Wrongful Convictions

Wrongful Convictions




By Brian Humenuk, COPJOT Police Notebooks and Pens -  October 5, 2022

Wrongful Convictions – Is it just the price of doing business in the American Justice system?

Wrongful convictions and convictions overturned has not always been an interest for me. Over the years of my career, I started to see a pattern in the trial court where individuals are unable to pay for an attorney and are appointed a public defender. Don't get me wrong, I do have a lot of respect for public defenders. I believe that they carry a case load that is a specific niche others don't bother with.  I guess I just feel that in order to work as a public defender and make the most amount of money for the least amount of time invested there has to be a quick resolution, in other words a plea deal.

As companies like Netflix and Amazon Prime have replaced or maybe just added on to your cable TV options they have brought some series that just blow my mind away. The streaming series that I am talking about are programs like the Innocence Files, The Innocence Project, Outcry, Trial 4, How to fix a drug scandal, The Trial of the Chicago 7, When they see us – The Central Park 5. If you haven’t caught some of these series you are missing some great true crime documentaries and a missed opportunity on learning how the justice system works when a person who is innocent is charged with a major crime.

There are many things that I would have changed, if I could, upon graduating from the police academy and starting this wonderful job as a police officer. For one, if I could go back in time, I wish I could have watched a few of these innocence series so that the phrase “it is just as important to set an innocent man free as it is to convict a guilty man” would have been driven home. Coming out of the police academy I felt my job was to find criminal activity, find the perpetrator or suspect involved and charge them either by arrest or summons. I was 27 at the time did I really know anything about systemic justice, false confessions, false eye witnesses or even that the photo array would be heavily scrutinized and changed during my first years on the job.

Once I started to get hooked on these real life innocence cases the light bulb came on and the aha moment was born. Something about me is that I am a thinker. I have to figure out how things work. I have to look things up and do research before I am convinced of the truth. What I really enjoy about these cases are that by the time someone is released from prison on a false conviction the evidence is so overwhelming that the investigation, the research, the interviews, the briefs and arguments for and against have been done for me. The light bulb that went on many years ago has never turned off. In fact when I was studying as a graduate student a few years ago it only made me think more about how people get convicted of crimes that they didn't do.

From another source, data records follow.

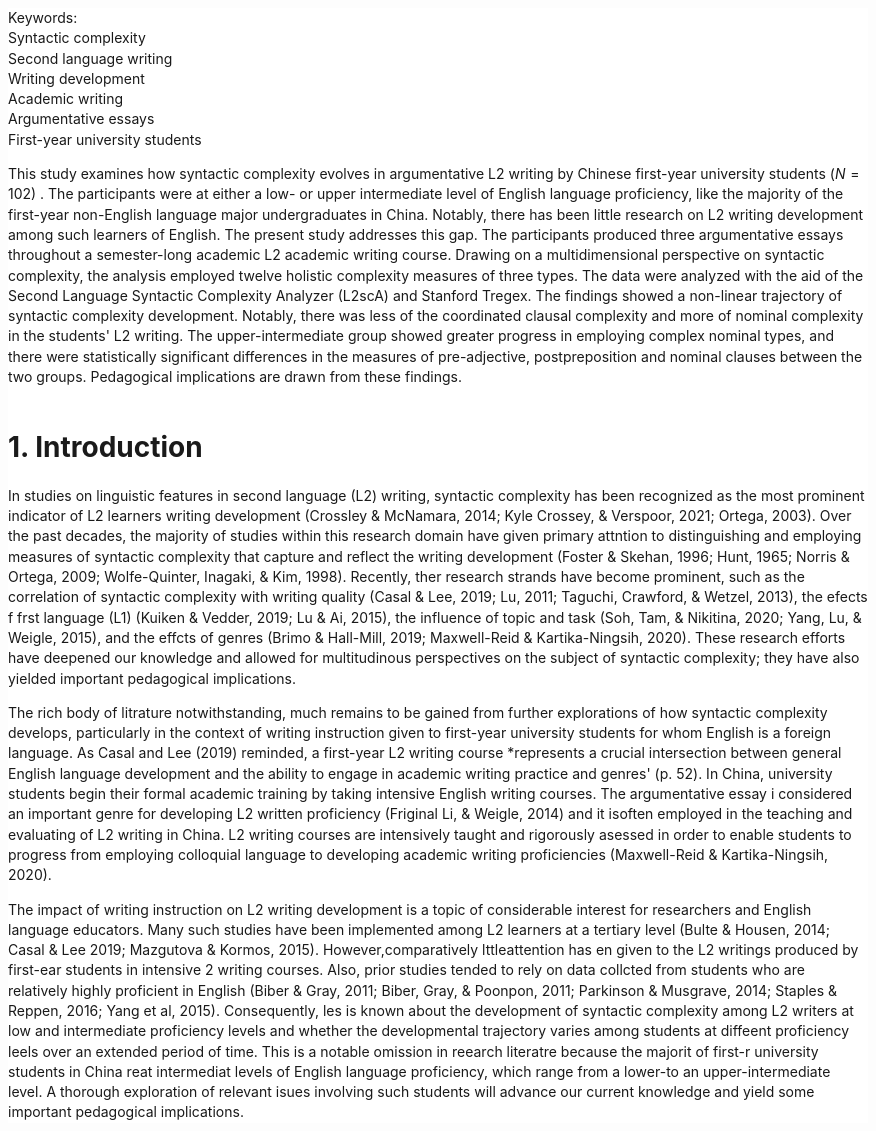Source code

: Keywords:   
Syntactic complexity   
Second language writing   
Writing development   
Academic writing   
Argumentative essays   
First-year university students

This study examines how syntactic complexity evolves in argumentative L2 writing by Chinese first-year university students $( N = 1 0 2 )$ . The participants were at either a low- or upper intermediate level of English language proficiency, like the majority of the first-year non-English language major undergraduates in China. Notably, there has been little research on L2 writing development among such learners of English. The present study addresses this gap. The participants produced three argumentative essays throughout a semester-long academic L2 academic writing course. Drawing on a multidimensional perspective on syntactic complexity, the analysis employed twelve holistic complexity measures of three types. The data were analyzed with the aid of the Second Language Syntactic Complexity Analyzer (L2scA) and Stanford Tregex. The findings showed a non-linear trajectory of syntactic complexity development. Notably, there was less of the coordinated clausal complexity and more of nominal complexity in the students' L2 writing. The upper-intermediate group showed greater progress in employing complex nominal types, and there were statistically significant differences in the measures of pre-adjective, postpreposition and nominal clauses between the two groups. Pedagogical implications are drawn from these findings.

# 1. Introduction

In studies on linguistic features in second language (L2) writing, syntactic complexity has been recognized as the most prominent indicator of L2 learners writing development (Crossley & McNamara, 2014; Kyle Crossey, & Verspoor, 2021; Ortega, 2003). Over the past decades, the majority of studies within this research domain have given primary attntion to distinguishing and employing measures of syntactic complexity that capture and reflect the writing development (Foster & Skehan, 1996; Hunt, 1965; Norris & Ortega, 2009; Wolfe-Quinter, Inagaki, & Kim, 1998). Recently, ther research strands have become prominent, such as the correlation of syntactic complexity with writing quality (Casal & Lee, 2019; Lu, 2011; Taguchi, Crawford, & Wetzel, 2013), the efects f frst language (L1) (Kuiken & Vedder, 2019; Lu & Ai, 2015), the influence of topic and task (Soh, Tam, & Nikitina, 2020; Yang, Lu, & Weigle, 2015), and the effcts of genres (Brimo & Hall-Mill, 2019; Maxwell-Reid & Kartika-Ningsih, 2020). These research efforts have deepened our knowledge and allowed for multitudinous perspectives on the subject of syntactic complexity; they have also yielded important pedagogical implications.

The rich body of litrature notwithstanding, much remains to be gained from further explorations of how syntactic complexity develops, particularly in the context of writing instruction given to first-year university students for whom English is a foreign language. As Casal and Lee (2019) reminded, a first-year L2 writing course \*represents a crucial intersection between general English language development and the ability to engage in academic writing practice and genres' (p. 52). In China, university students begin their formal academic training by taking intensive English writing courses. The argumentative essay i considered an important genre for developing L2 written proficiency (Friginal Li, & Weigle, 2014) and it isoften employed in the teaching and evaluating of L2 writing in China. L2 writing courses are intensively taught and rigorously asessed in order to enable students to progress from employing colloquial language to developing academic writing proficiencies (Maxwell-Reid & Kartika-Ningsih, 2020).

The impact of writing instruction on L2 writing development is a topic of considerable interest for researchers and English language educators. Many such studies have been implemented among L2 learners at a tertiary level (Bulte & Housen, 2014; Casal & Lee 2019; Mazgutova & Kormos, 2015). However,comparatively lttleattention has en given to the L2 writings produced by first-ear students in intensive 2 writing courses. Also, prior studies tended to rely on data collcted from students who are relatively highly proficient in English (Biber & Gray, 2011; Biber, Gray, & Poonpon, 2011; Parkinson & Musgrave, 2014; Staples & Reppen, 2016; Yang et al, 2015). Consequently, les is known about the development of syntactic complexity among L2 writers at low and intermediate proficiency levels and whether the developmental trajectory varies among students at diffeent proficiency leels over an extended period of time. This is a notable omission in reearch literatre because the majorit of first-r university students in China reat intermediat levels of English language proficiency, which range from a lower-to an upper-intermediate level. A thorough exploration of relevant isues involving such students will advance our current knowledge and yield some important pedagogical implications.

If you are a newer police officer coming out of the police academy or maybe you have been on a few years my recommendation on where to start with these true crime innocence shows would be “Outcry” and “Trial 4”. As you are working day in and day out enjoying your new career and most likely filling up pages and pages of notes in your new COPJOT Custom Police Notebook try and find some time to binge a few of these shows. You will be blown away at many of these cases and it won’t be a bad thing to have some of this information in the back of your mind when you do catch yourself a case and your gut starts playing tricks on you.

Lastly, I was recently on a Southwest flight from Providence to Orlando where I was browsing their inflight free movies. I came across a movie called "Just Mercy" starring Michael B. Jordan. I won’t give away what happens in the film but it is a must watch movie if you want to see first hand what happens at the intersection of justice when race and economic inequalities collide.

So now that you have wrote down all of these streaming and binge worthy show ideas inside of your Police Notebook which was hopefully custom made by COPJOT, I hope that you educate yourself in a way that will make the criminal justice system better just by understanding that we have a job to do and sometimes that job is to set an innocent man free or do some extra police work in order to find the truth. Because this job that we do requires us to be informed as well as to continue to learn.